A former president of the Red Deer Chamber of Commerce is heading up the business organization’s provincial counterpart.
Don Oszli was named chairman of the Alberta Chambers of Commerce executive committee during a conference and policy session last weekend. This will mark his fourth year on the executive committee.
A partner with Red Deer accounting firm Heywood Holmes and Partners LLP, Oszli said he will spearhead the activities of the provincial chamber and help further its aims and objectives. This will include bringing policy initiatives to the attention of government.
“We try to meet as frequently as we can with the ministers that are affected by the policies to discuss them with them and see whether we can effect change or to get their position on items.”
Issues that Oszli expects to be prominent this year include labour, infrastructure and health care. But new concerns can arise quickly, he noted.
The Alberta Chambers of Commerce adopts new policies on a regular basis, with these brought forward and voted on by members. But a policy group also seeks member input on emerging issues, which allows the organization to respond quickly with a unified voice.
“We find that the politicians are really quite receptive to that, because it is such a broad-based and considered response.”

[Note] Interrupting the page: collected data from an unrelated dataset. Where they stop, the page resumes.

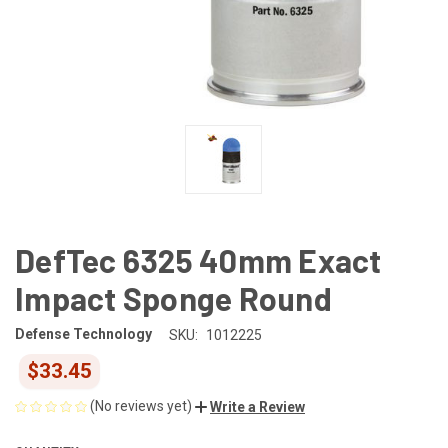
DefTec 6325 40mm Exact
Impact Sponge Round
Defense Technology
SKU:
1012225
$33.45
(No reviews yet)
Write a Review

The Alberta Chambers of Commerce also provides members with value-added programs, like group insurance plans and merchant discount plans for credit cards.
As chairman of the Edmonton-based Alberta Chambers of Commerce executive committee, Oszli will also sit on the board of the Canadian Chamber of Commerce.

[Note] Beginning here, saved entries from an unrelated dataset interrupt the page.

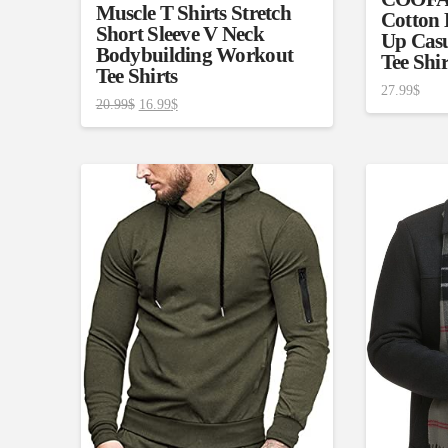
Muscle T Shirts Stretch
Cotton 
Short Sleeve V Neck
Up Casu
Bodybuilding Workout
Tee Shi
Tee Shirts
27.99
$
20.99
$
16.99
$
Product Size
Tissue Dens
Slider
1
2
2
2
XS
S
M
L
D10%
1
1
D10%
D30%
XL
XXL
Length (meta Field)
Product Tag
1mm.
100mm.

He thinks his role will help elevate the profile of his home city, noting that he’s the first Central Albertan in many years to serve in the position.
Oszli was on the board of the Red Deer Chamber of Commerce for eight years, and acted as its president from 2002 to 2003.
He said his commitment to the chamber movement reflects his belief in the role it plays.
“Having a strong business representation is important. That’s ultimately where your community grows from.”
Chambers look beyond direct business interests when forming policy, he said. For instance, they tackle issues like health care and infrastructure.
“If you have a community and you want to attract businesses and you want to attract workers into it, your community needs to be safe, there needs to be cultural things that happen and a number of other things.”
Oszli has been with Heywood Holmes since 1982. In addition to being a chartered accountant, he has his certified management accountant’s and certified internal auditor’s designations.
The Alberta Chambers of Commerce is a federation of 124 community chambers, with these representing more than 22,000 businesses.